Beatrice pulled Ghent aside at age 12 and started by describing a birthmark on her stomach “that looks like a head of cabbage,” Ghent said. Beatrice then told Ghent who she was and swore the girl to secrecy. In time Beatrice met many in the Ghent family, including Ghent’s children.
Betty Shoemaker and Mary Bruce are daughters of Ghent who attended the book signing at the Spratt Building on Main Street. Both have read the book and couldn’t put it down. The history wasn’t talked about until their father died in 2006, but now they’re glad to have the family story told.
“We’re OK with whatever,” Shoemaker said.

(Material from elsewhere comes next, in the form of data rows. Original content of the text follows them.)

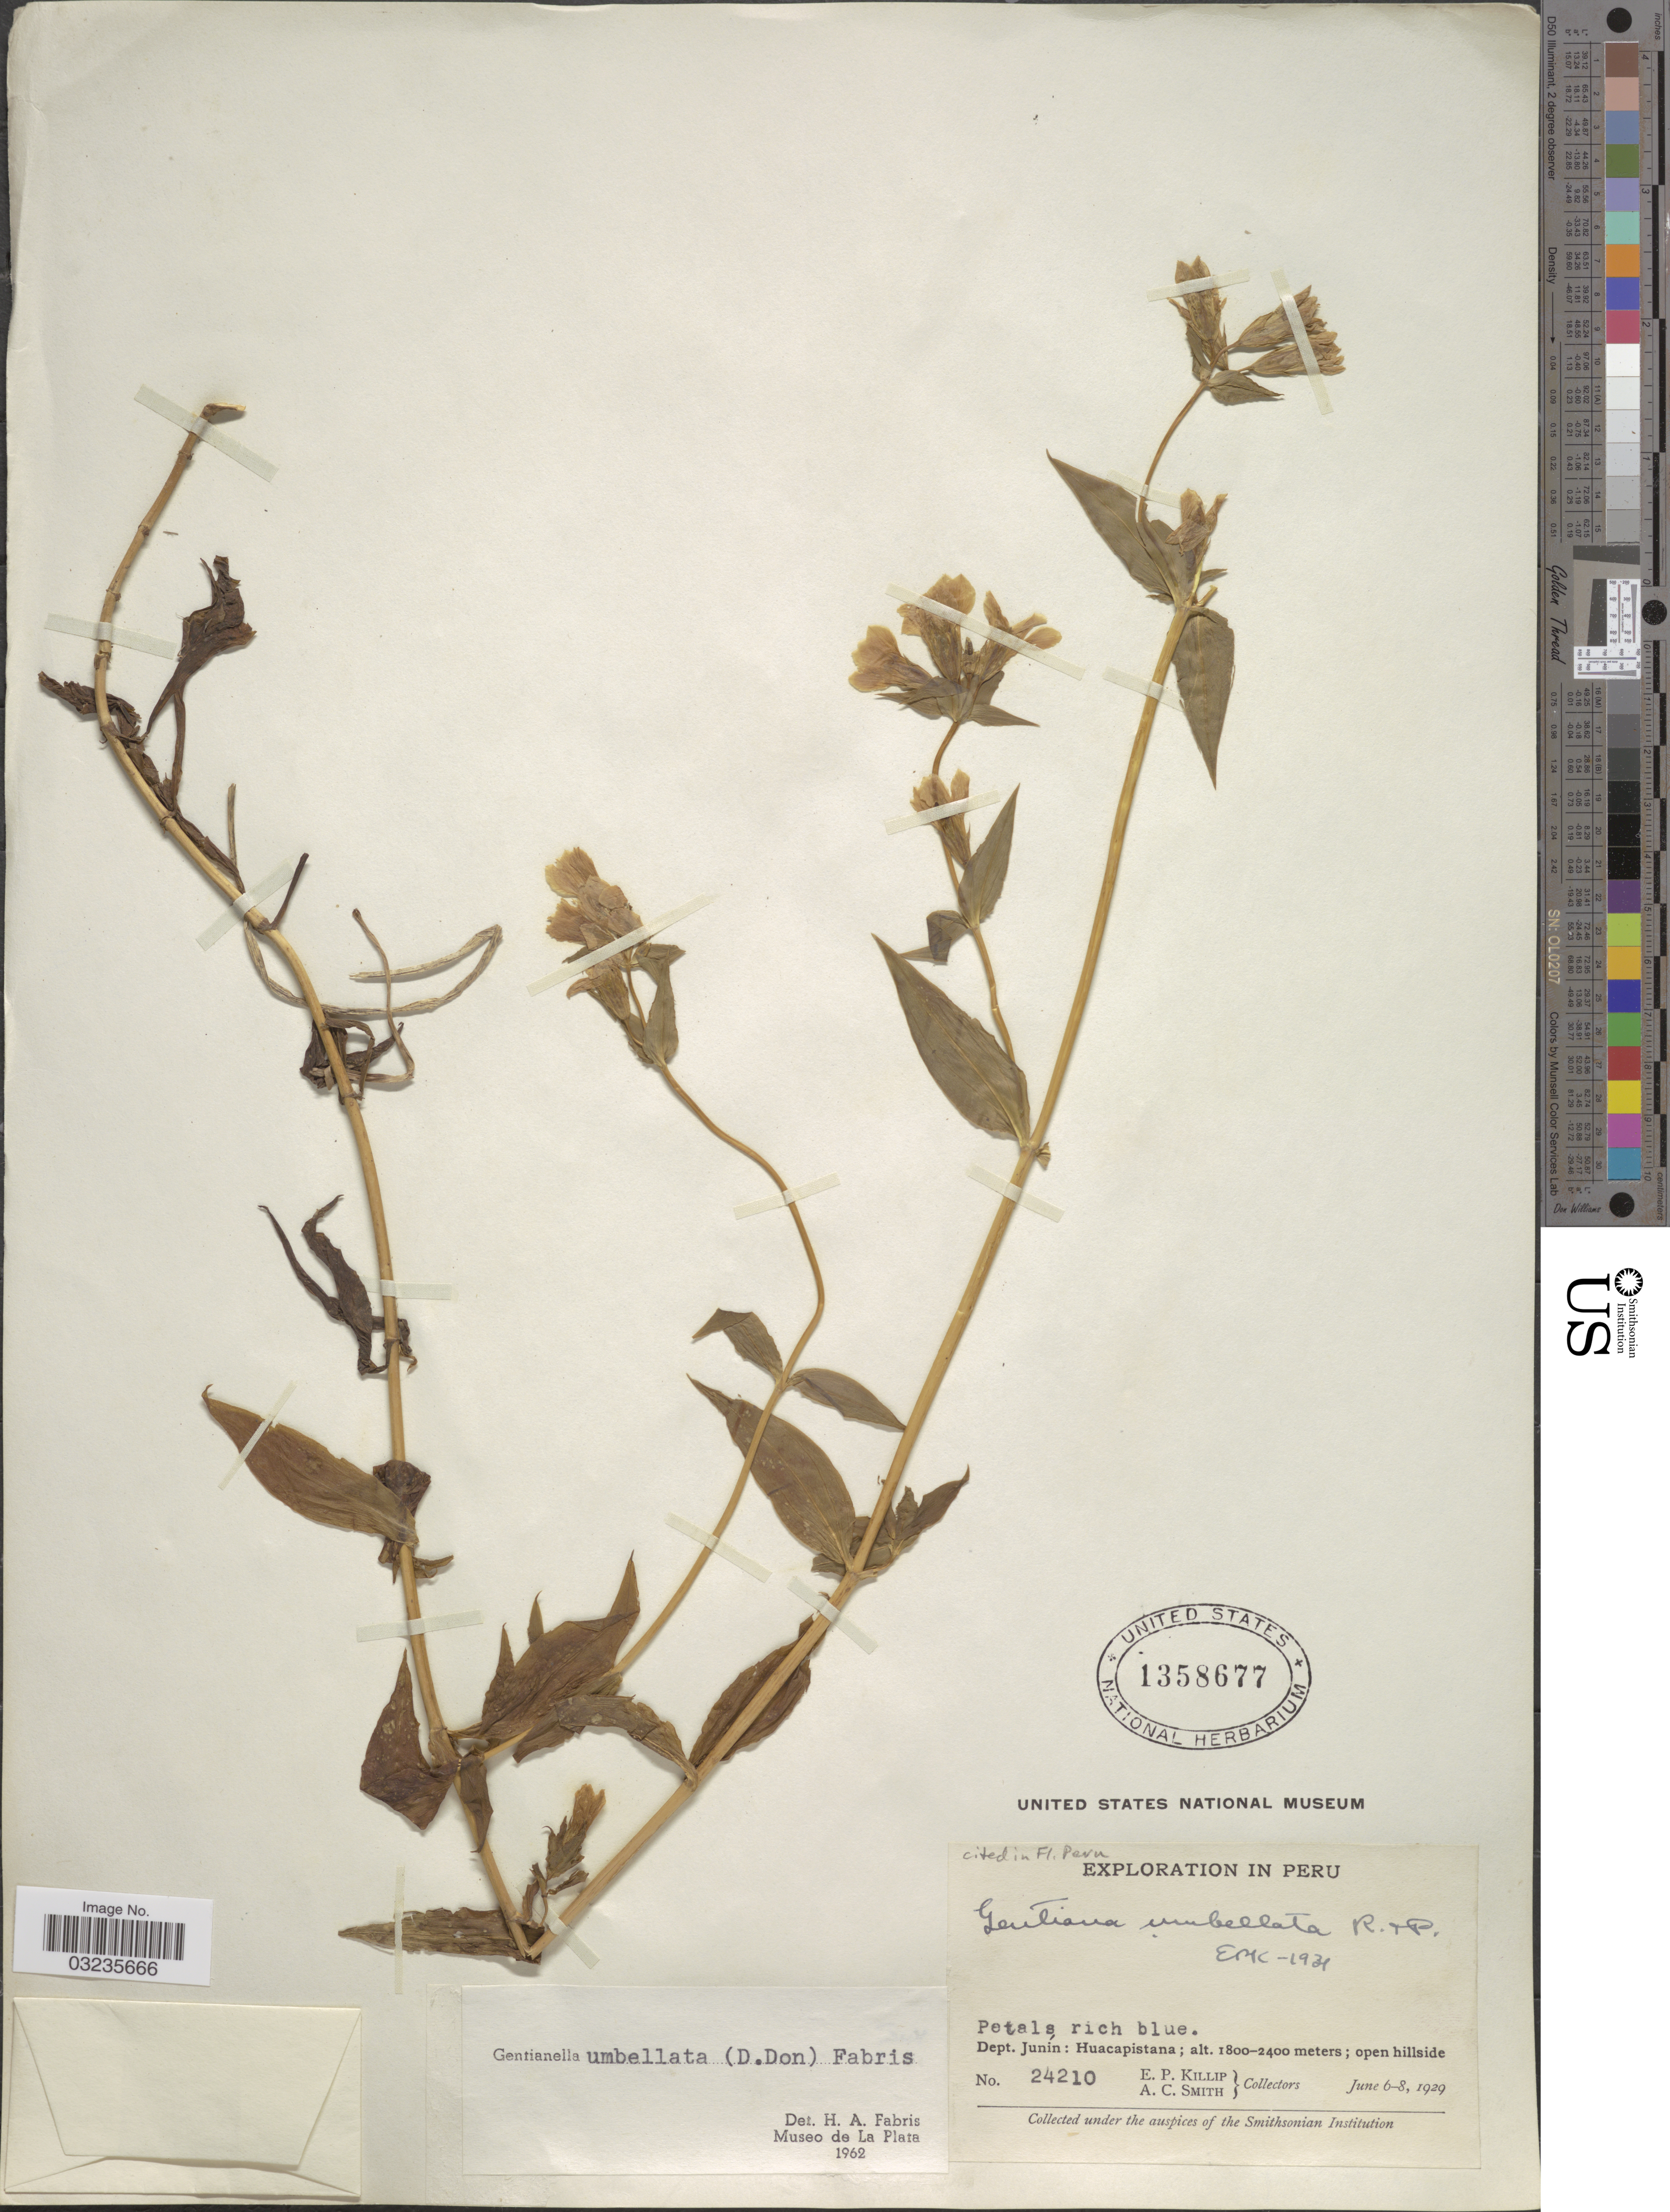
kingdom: Plantae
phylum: Tracheophyta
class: Magnoliopsida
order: Gentianales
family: Gentianaceae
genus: Gentianella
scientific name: Gentianella sp.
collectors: E. P. Killip & A. C. Smith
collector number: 24210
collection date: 1929-06-06/1929-06-08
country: Peru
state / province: Junín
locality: Dept. Junín: Huacapistana.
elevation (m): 1800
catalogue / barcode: US 1358677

Since word of the book spread, Ghent is reconnecting with long-lost family members and friends on social media. She even heard and received a visit from a woman right about her age, who thought all these years that she was the Beatrice Snipes baby.
That meeting took place two weeks ago.
Ghent survived a heart attack, quadruple bypass, multiple surgeries and all else that life throws at a woman in almost 80 years. She’s a woman thankful for the life she’s been given. Harris brought his own family to the signing, several generations well removed from his father’s killing. He, too, expressed thanks. For his own family, and for the healing since.
“In a way,” Harris said, “the book brought a lot of things together.”